Los que habéis leído el blog sabéis que siempre hago referencia a palabras, porque este espacio nació por mi trabajo en la edición literaria. Hace tiempo que la sustituí por la edición periodística, y dejé de leer a amantes de la prosa por estudios e informes estadísticos de realidades, principalmente, del entorno educativo y social. Desde una visión literaria me gustaría encontrar la palabra que defina una sociedad que ha conseguido crear una generación de jóvenes que quieren morir antes de seguir viviendo aquello que nosotros hemos construido. En Japón, ya existe la figura del asesor anti suicidio en los institutos, y es como poner una tirita a un enfermo de cáncer. Mejor será prevenir la situación antes de que se produzca. Pero los de mi quinta, como he dicho, siempre estamos ocupados y no tenemos tiempo de hablar con nuestros hijos y menos con los hijos de los demás. Los jóvenes hablan, los que lo hacen, a través de imágenes y emoticonos. Este silencio asesino e incómodo solo podemos romperlo nosotros si levantamos la mirada y buscamos dónde mirar.
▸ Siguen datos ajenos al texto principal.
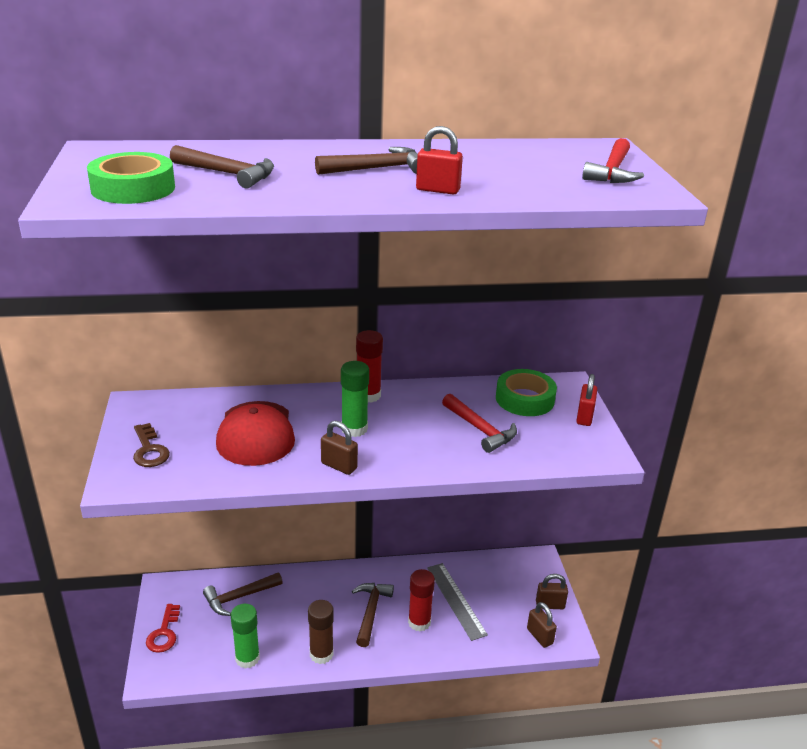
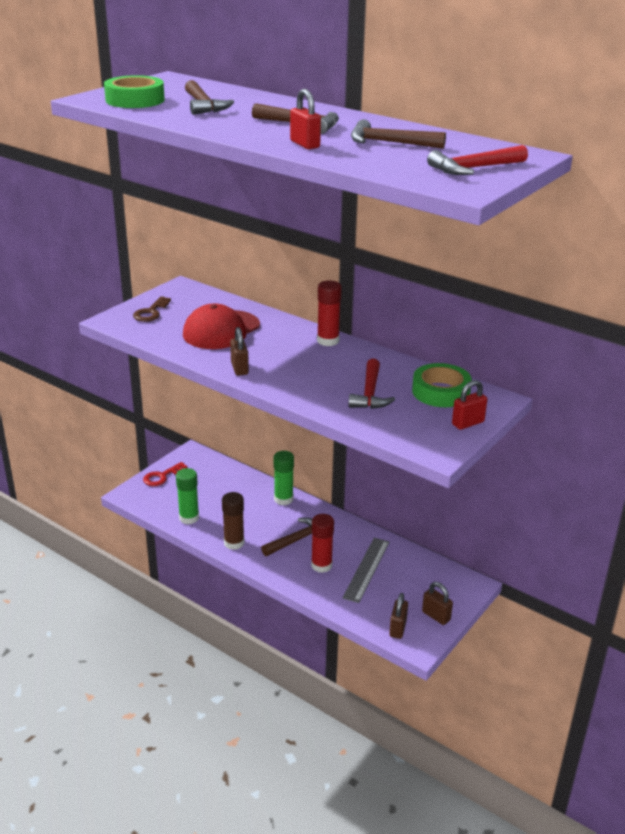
camera: 45 degrees right, 0 degrees up
(239, 597) = (227, 483): brown hammer -> brown hammer (389, 143)
(354, 429) = (284, 354): green glue stick -> green glue stick (283, 499)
Si miramos con calma podremos detectar problemas de vida y problemas de muerte. Los primeros son, básicamente, todos los problemas. Los segundos son aquellos en los que ya sabes el final antes de empezar. Todo es un problema de vida mientras estamos vivos: el paro, un mal día en el trabajo, una infidelidad, un amor no correspondido, un accidente de tráfico, un examen…Los problemas de muerte son los que hay que mirar de frente y sonreír cuando solo te apetece llorar. Llorar hasta morir. Si no naturalizas los problemas de vida como una oportunidad, entonces, puede llegar el día que tengas un problema de muerte, y tal vez, no lo reconozcas. Yo estoy con un problema de muerte, otra vez, y esta vez he vuelto a mirar a la cabrona de la Parca a la cara y cuándo me ha preguntado, «¿te cambiarías por ella?», he respondido que no, tan rápido como un Ferrari, apretando el acelerador hacia la vida, la mía. Vida que disfruto inexplicablemente feliz, sin motivo aparente, casi siempre en soledad y en ocasiones revuelta. Pero estoy a gustito aquí en mi historia, alocada, excéntrica e inalcanzable para la mayoría, y en mi territorio ya no se muere nadie más sin mi permiso. Porque hay personas que necesito para dibujarme cada día, saber que están ahí, cerquita de mí, aunque miles de kilómetros nos separen, no puedo dejarlas marchar, aunque la física cuántica, esa de las narices, diga que todo es una misma energía, yo quiero las partículas de las personas que son mis vitaminas aquí conmigo, y el universo que nos espere, allá, bien lejos.